This repository provides an integrated framework for error injection, HPC benchmarking (HPCG, SpMV),
and machine learning–based inference and analysis.
The framework is designed to support end-to-end research on Silent Data Corruption (SDC) and computation error detection —
covering data preparation, error modeling, benchmark execution, and inference evaluation.
root/
│
├── error_injection/ # Error injection modules
│ ├── mtx/ # Inject errors into Matrix Market (.mtx) files
│ └── csv_bin_dat_nc/ # Inject errors into other formats (CSV/BIN/DAT/NC)
│
├── data/
│ ├── dataset/ # Core datasets (e.g., SuiteSparse matrices)

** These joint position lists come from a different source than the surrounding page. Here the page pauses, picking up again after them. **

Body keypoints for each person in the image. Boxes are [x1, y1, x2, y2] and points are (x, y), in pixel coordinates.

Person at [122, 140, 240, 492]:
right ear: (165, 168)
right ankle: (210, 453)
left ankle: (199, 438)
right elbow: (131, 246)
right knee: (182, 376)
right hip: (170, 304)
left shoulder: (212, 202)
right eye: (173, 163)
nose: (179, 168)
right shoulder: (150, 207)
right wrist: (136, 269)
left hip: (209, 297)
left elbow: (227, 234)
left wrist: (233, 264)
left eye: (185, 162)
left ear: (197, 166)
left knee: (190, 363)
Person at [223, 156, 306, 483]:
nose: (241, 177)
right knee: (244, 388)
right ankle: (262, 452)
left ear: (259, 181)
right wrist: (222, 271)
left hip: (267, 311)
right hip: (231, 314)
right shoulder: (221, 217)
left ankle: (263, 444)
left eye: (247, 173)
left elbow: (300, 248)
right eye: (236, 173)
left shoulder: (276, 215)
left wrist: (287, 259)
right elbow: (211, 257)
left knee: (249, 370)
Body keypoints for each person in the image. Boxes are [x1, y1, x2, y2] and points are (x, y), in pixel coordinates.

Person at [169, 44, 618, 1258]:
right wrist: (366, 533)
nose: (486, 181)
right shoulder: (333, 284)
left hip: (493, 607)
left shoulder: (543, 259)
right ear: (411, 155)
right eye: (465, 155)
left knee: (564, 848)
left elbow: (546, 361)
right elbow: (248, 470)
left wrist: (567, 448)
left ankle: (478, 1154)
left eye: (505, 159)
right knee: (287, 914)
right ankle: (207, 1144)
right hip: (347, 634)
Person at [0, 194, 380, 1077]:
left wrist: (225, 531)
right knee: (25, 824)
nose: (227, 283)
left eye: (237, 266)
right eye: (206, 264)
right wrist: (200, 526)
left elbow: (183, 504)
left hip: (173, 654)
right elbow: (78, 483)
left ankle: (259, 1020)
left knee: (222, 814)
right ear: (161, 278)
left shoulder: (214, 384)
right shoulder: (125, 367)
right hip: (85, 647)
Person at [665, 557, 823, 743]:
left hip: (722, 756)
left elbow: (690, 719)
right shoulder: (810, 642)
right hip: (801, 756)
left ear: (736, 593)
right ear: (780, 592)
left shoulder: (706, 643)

│ └── convert/ # Data conversion and preprocessing tools
│ └── mtx_to_crs.py # Convert .mtx to CRS format
│
├── benchmarks/ # Benchmark execution and modified HPC codes
│ ├── SpMV_uml/ # Run SpMV (Sparse Matrix-Vector)
│ │ └── spmv_perf/ # Get Performance Monitoring counters values
│ └── HPCG_uml/ # Run Modified HPCG benchmark
│ ├── error_injection/ # Error injection module within HPCG
│ ├── HPCG/ # HPCG source and run scripts
│ └── libpmu/ # PMU-based performance monitoring module
│
├── inference/ # Machine learning–based inference and analysis
│ ├── inference_python/ # Python scripts for LR, DT, RF, MLP models and metrics
│ │ └── preprocess/ # Unify text files into a single CSV file
│ └── inference_jupyter/ # Jupyter notebooks for LR, DT, RF, MLP models and metrics
│
└── README.md # Project overview and usage guide(1) Prepare datasets e.g) data/dataset/*.mtx
(2) Inject errors e.g) error_injection/ → generate corrupted data
(3) Run benchmarks e.g) benchmarks/HPCG_uml/ → collect PMU performance counters
(4) Perform inference e.g) inference/inference_python/ or inference/inference_jupyter/
If you use this framework in your research, please cite:
M. Choi, T. Azzaoui, K. Chaisson, O. Arias, and S. W. Son. Detecting silent data corruption from hardware counters. In 2025 IEEE International Conference on Cluster Computing (CLUSTER), 2025.